Herein lies attempts to map logical and physical data models at DfE
-
A "logical" data model: a model of the real-world/problem-domain objects and how they relate.
-
A "physical" data model: a model of what data repositories we have and what aspects of the real-world objects are stored in each, and how the data flows between them work.
-
The relationship between them, showing what physical databases represent what logical objects.
You can view the source data for the map so far in src/model.rb
, which is a Ruby script that generates:
- Multiple graph models in the
out
directory, in GraphViz format - A
representations.html
file listing finer detail on how logical objects are realised in physical databases.
It does this by using code in src/engine.rb
.
If you have make
and GraphViz installed, you can also turn it into various output forms with the following commands:
make all
...generates SVG and PNG files in out
make view-key
make view-actors
make view-logical
make view-physical
make view-representations
...generates corresponding SVG files in out
and attempts to view them with inkview
(part of the Inkscape package).
Shows the symbols used for different types of objects and the arrows between them.
This shows "logical objects": the actual real-world objects we deal with, such as people, schools, and applications for courses.
It also shows the links between them - for instance an application for a course has a link to the person applying, and to the course being applied for.
This shows physical databases.
It also shows where data is duplicated between them by some process.
This shows what physical databases store information about what logical objects. So it shows the objects and the databases, and arrows between them indicating where data is stored.
Where knows, the head of the arrow is decorated with the name of the table in the physical database that stores the information.
This table shows the same information as the Representations chart, but with further detail, and in a tabular form; it indicates what fields in the table in the physical databases are used to identify that real-world object. These "key fields" can either be pure primary keys that can be relied upon, optional keys that are not always present, or fuzzy keys that may or may not be correct or particularly unique, but may be of use.
This shows what services or other software agents use what physical databases. It also shows where actors use each other to access data, via an API.
This file is where the master data for the map is contained. Edit this file to make changes to the map.
It's a Ruby source code file, but you don't need to know Ruby to edit it; you can just treat it as plain text. See inside the file for details on the format.

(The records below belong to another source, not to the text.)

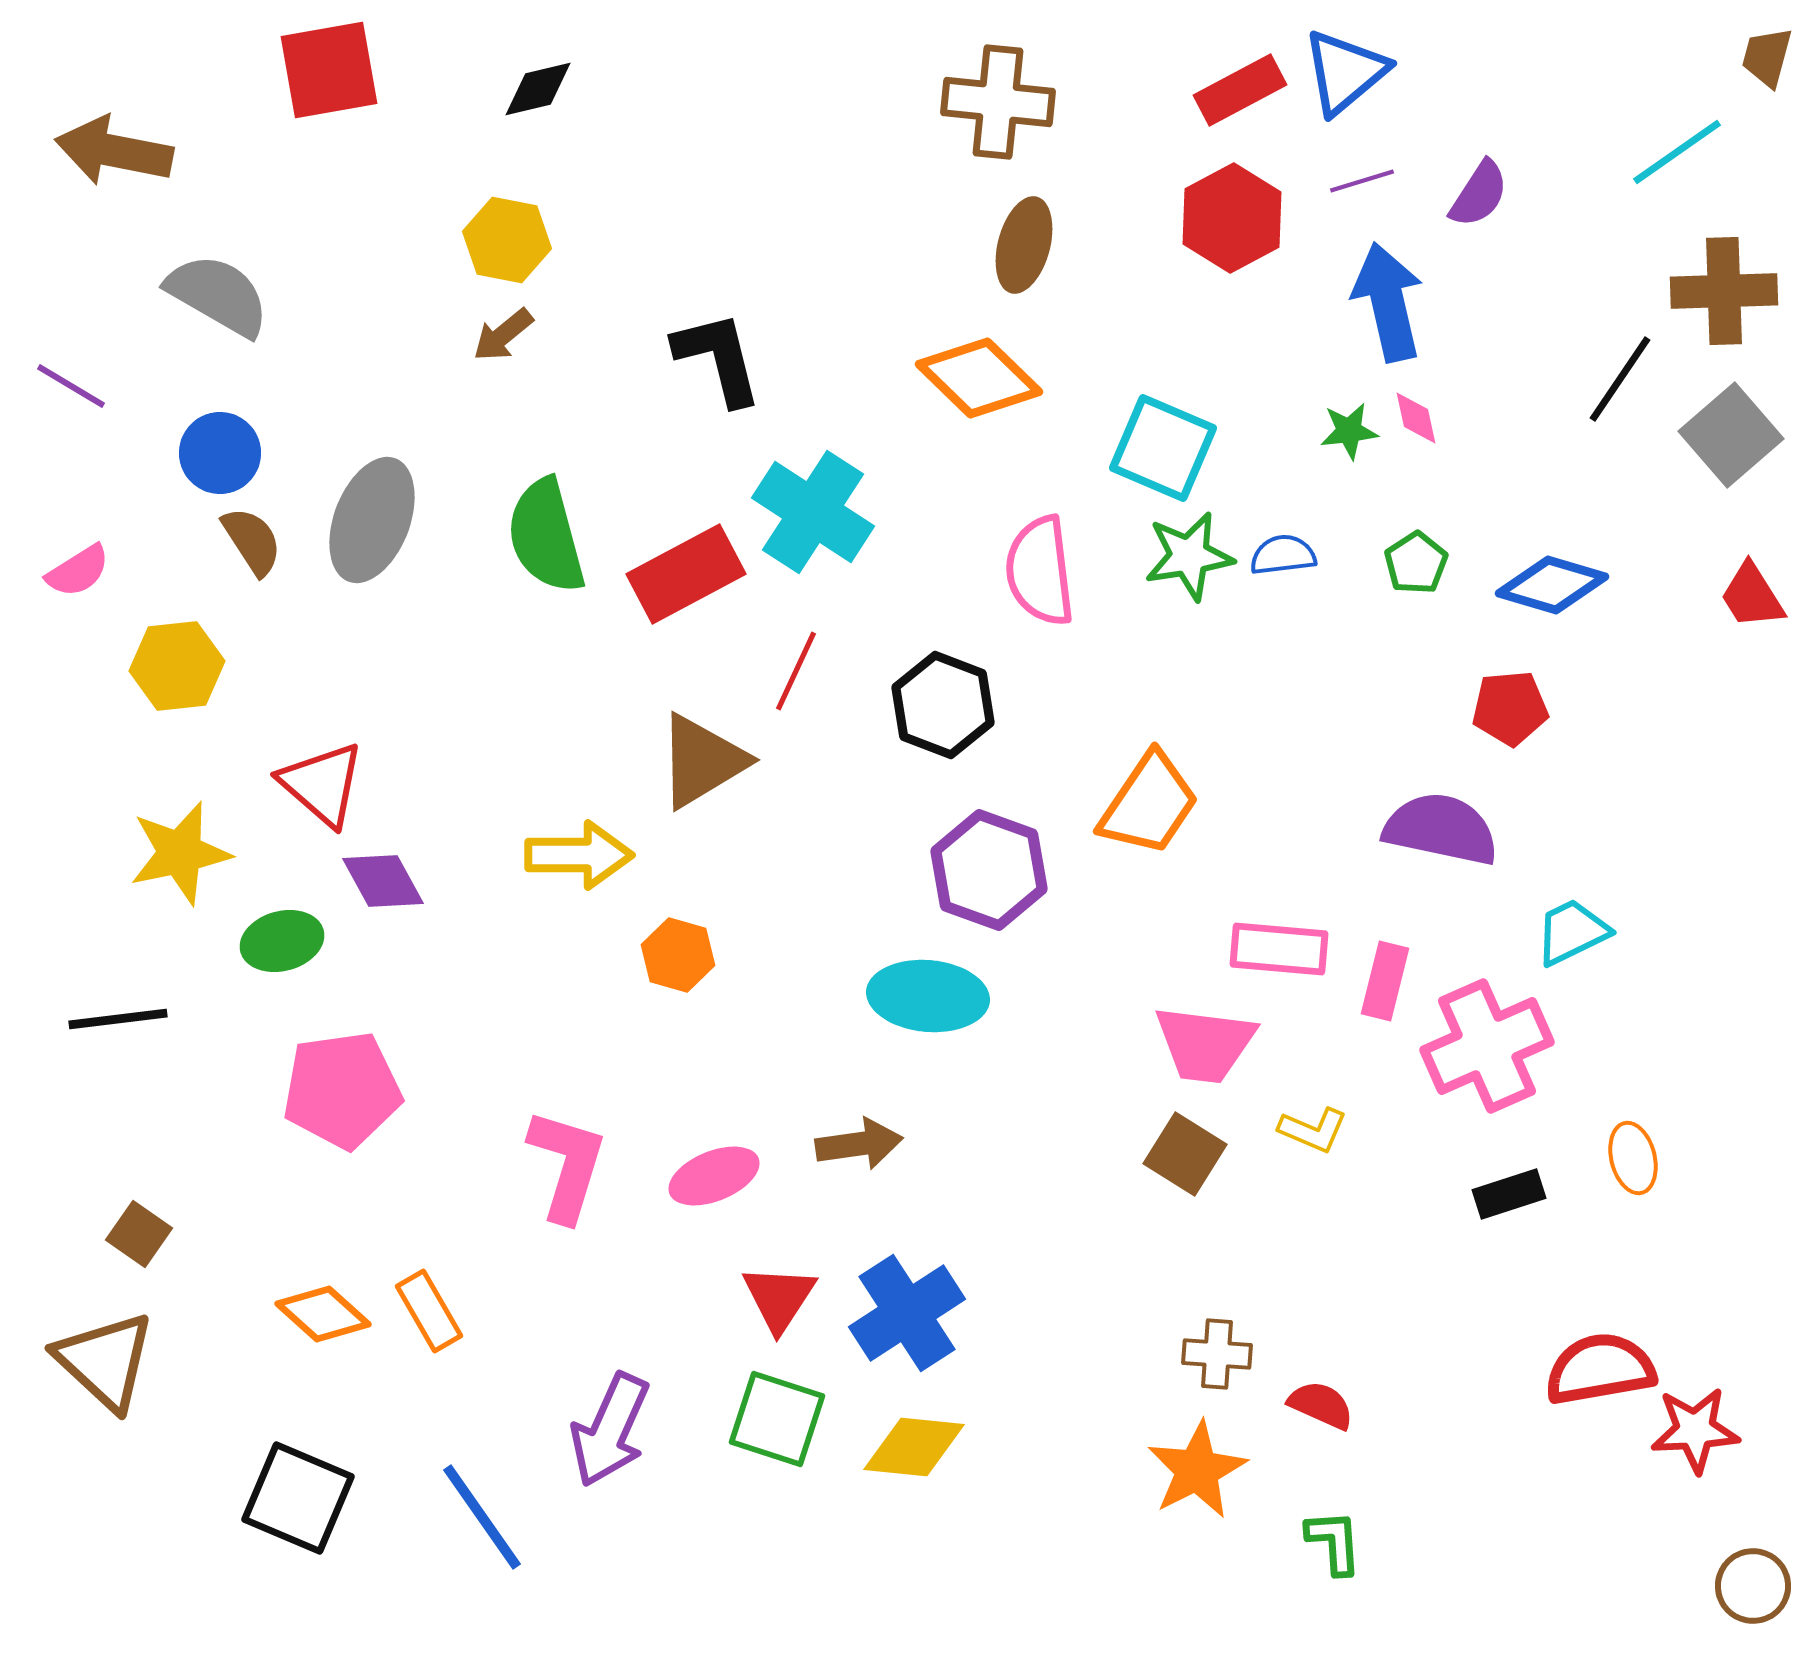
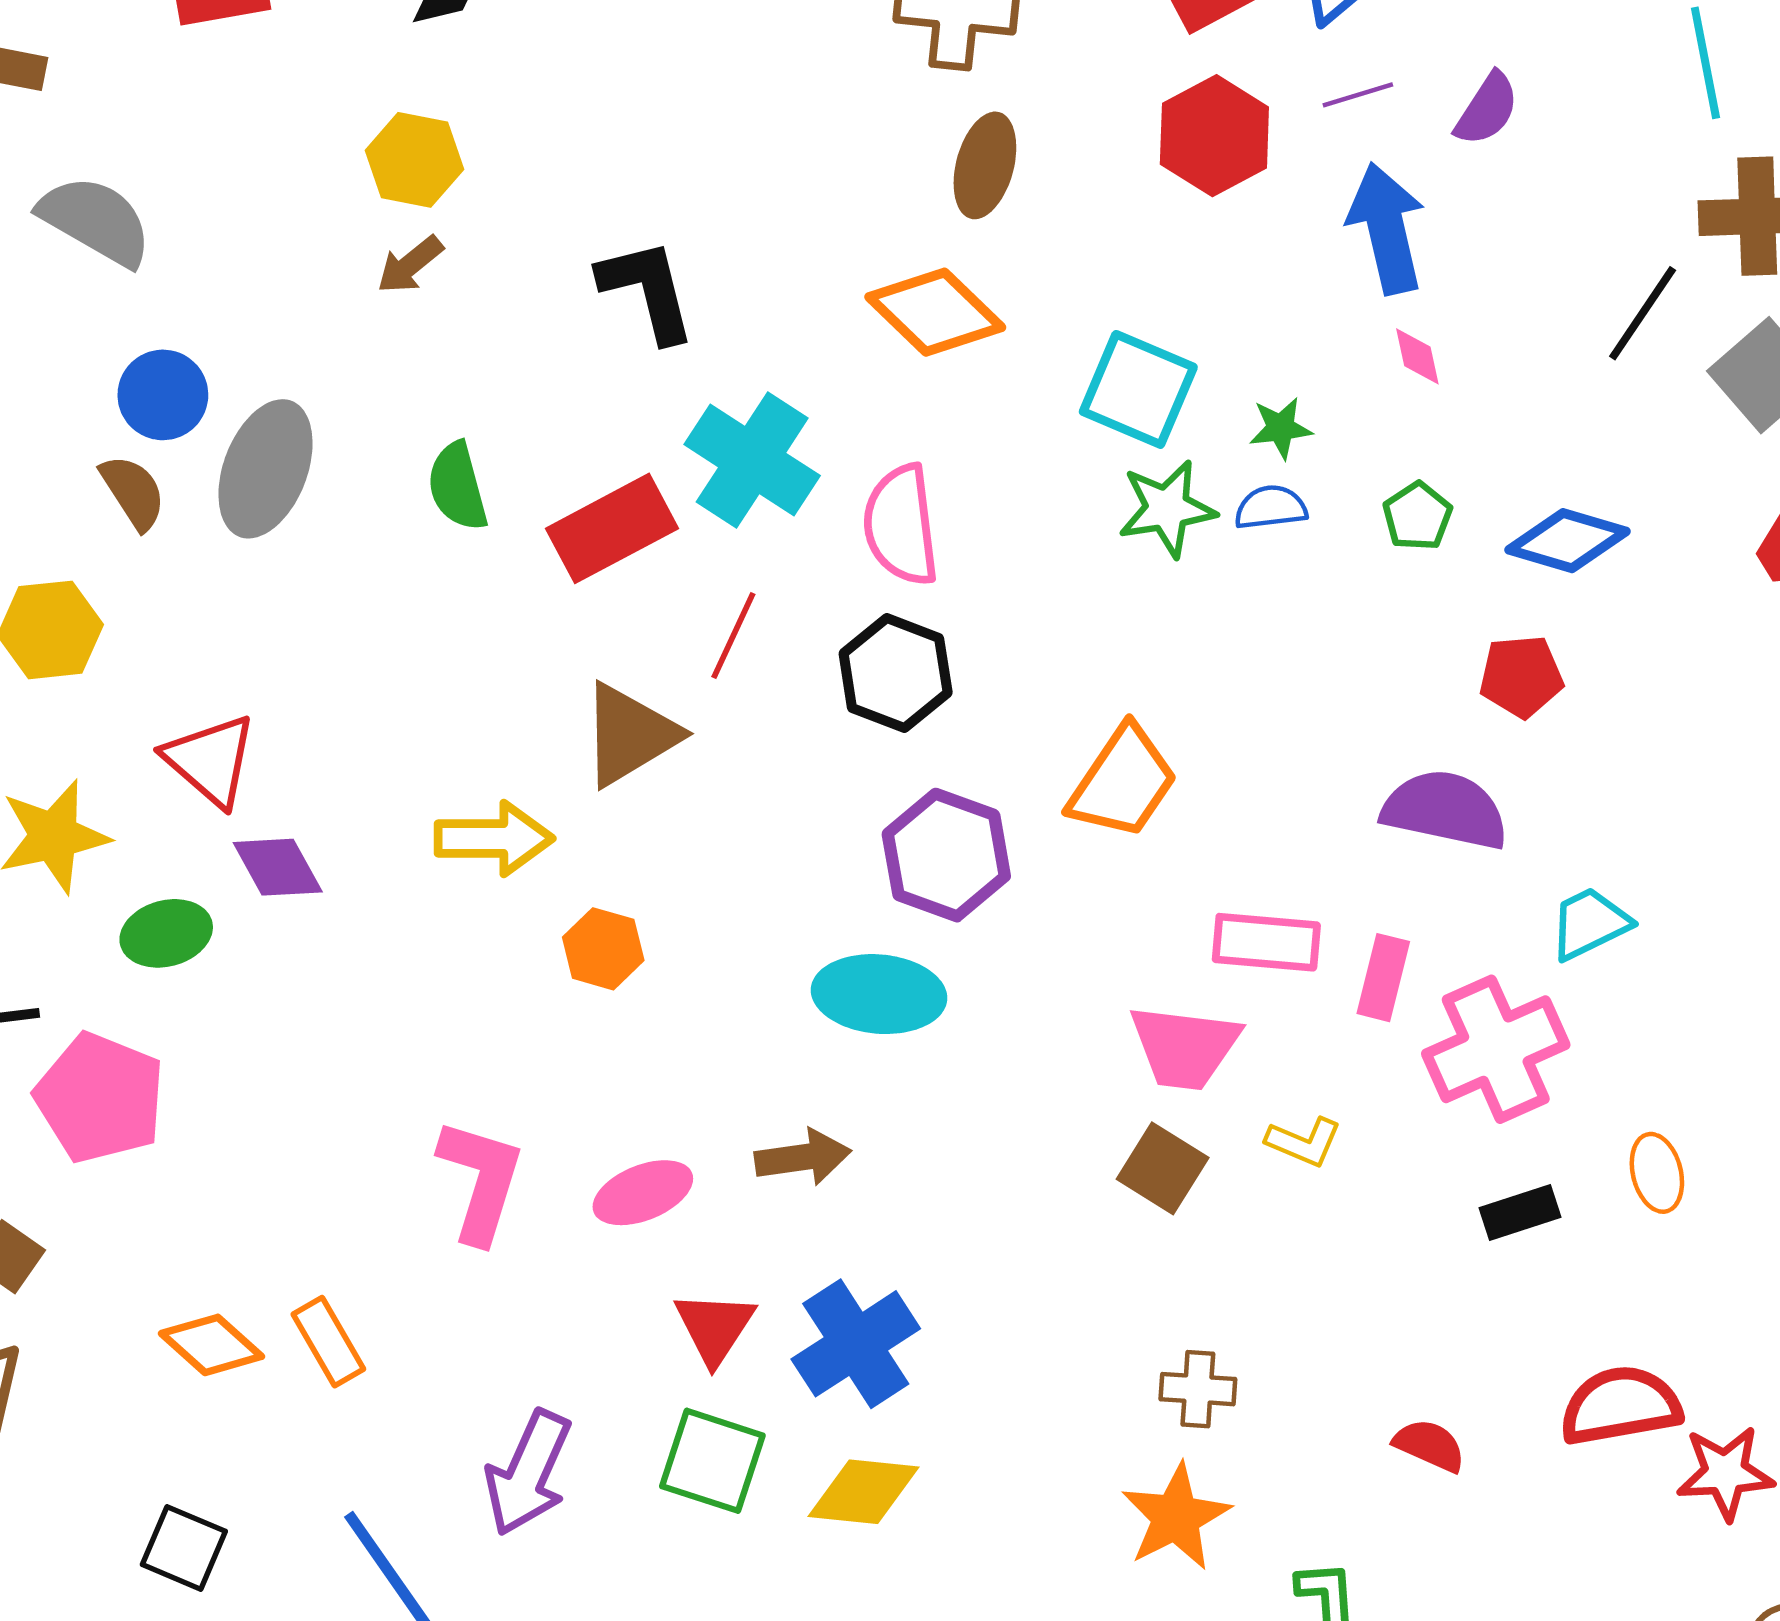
cyan line: (1677, 152) -> (1705, 63), turned -66
green star: (1349, 431) -> (1281, 428), moved
blue circle: (220, 453) -> (163, 395), moved
green semicircle: (546, 536) -> (458, 487), size x0.7
pink semicircle: (1040, 571) -> (901, 525), moved
pink pentagon: (342, 1090) -> (100, 1098), moved, turned 30
red semicircle: (1321, 1405) -> (1430, 1445), moved
black square: (298, 1498) -> (184, 1548), size x0.7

If you have information to contribute to the Map and the thought of editing a Ruby source code file in a git repo is daunting, please just drop the Data Insight Team a message and we'll make the changes for you (or teach you how to edit Ruby source code files in git repos, if you'd like to learn!).
The Makefile
contains the top-level instructions to generate all the outputs, including running the Ruby code, running GraphViz, and preparing some static resources (the key and index page).
src/engine.rb
contains the Ruby code used to convert the information in src/model.rb
into HTML and GraphViz-format files.
The key and the index page with help for viewers of the maps. The Makefile
renders the key into SVG, and just copies the index page over into out
.
Please, please do submit improvements if you can! Either create a pull request on this repo if you're happy editing model.rb
, or ask a friendly Ruby developer to do it for you, or contact the Data Insight Team. Your contributions are what make the map a useful resource. Thank you!
Ok, so we have lots of different things in databases that are... aspects of a
person. Like, candidate
and user
. I've mapped them all to the logical object
of a "Person" because people are what exist in the real world, but it feels like
there's a missing stage here - some logical object corresponding to the "role"
of a person as a candidate or a user that actually gets implemented in the
DB. It would be nice to have that to reflect that multiple databases tables
implement any particular "role", but there's nothing in the map to say that
these tables all represent that "role" other than that they're all listed as
representations of a "person", which can also mean weaker links like those
between tables representing candidate
and user
.
Would introducing a "subtype" notion in the logical model be worth the complexity?
It needs some CSS to make it look nicer.
The application is called bat-data-map and is supported by the Staticfile buildpack. It is deployed in the space bat-qa, in the dfe organisation.
There is no cdn-route service, we simply use the default .london.cloudapps.digital domain. i.e. https://bat-data-map.london.cloudapps.digital/
A github action workflow 'Deploy to GOV.UK PaaS' is triggered on push to master. This configures the deployment environment, and runs a 'make all' before pushing the updates to PaaS.
The PaaS service account credentials are stored in Azure keyvault. We have an Azure service principal (s121d01-keyvault-readonly-access) and we store the service principal client secret in github secrets, so the workflow can connect to AZ and collect the PaaS credentials. This is configured as per, https://technical-guidance.education.gov.uk/infrastructure/hosting/azure-cip/#service-principal
There is currently only one environment, and any changes should be previewed locally.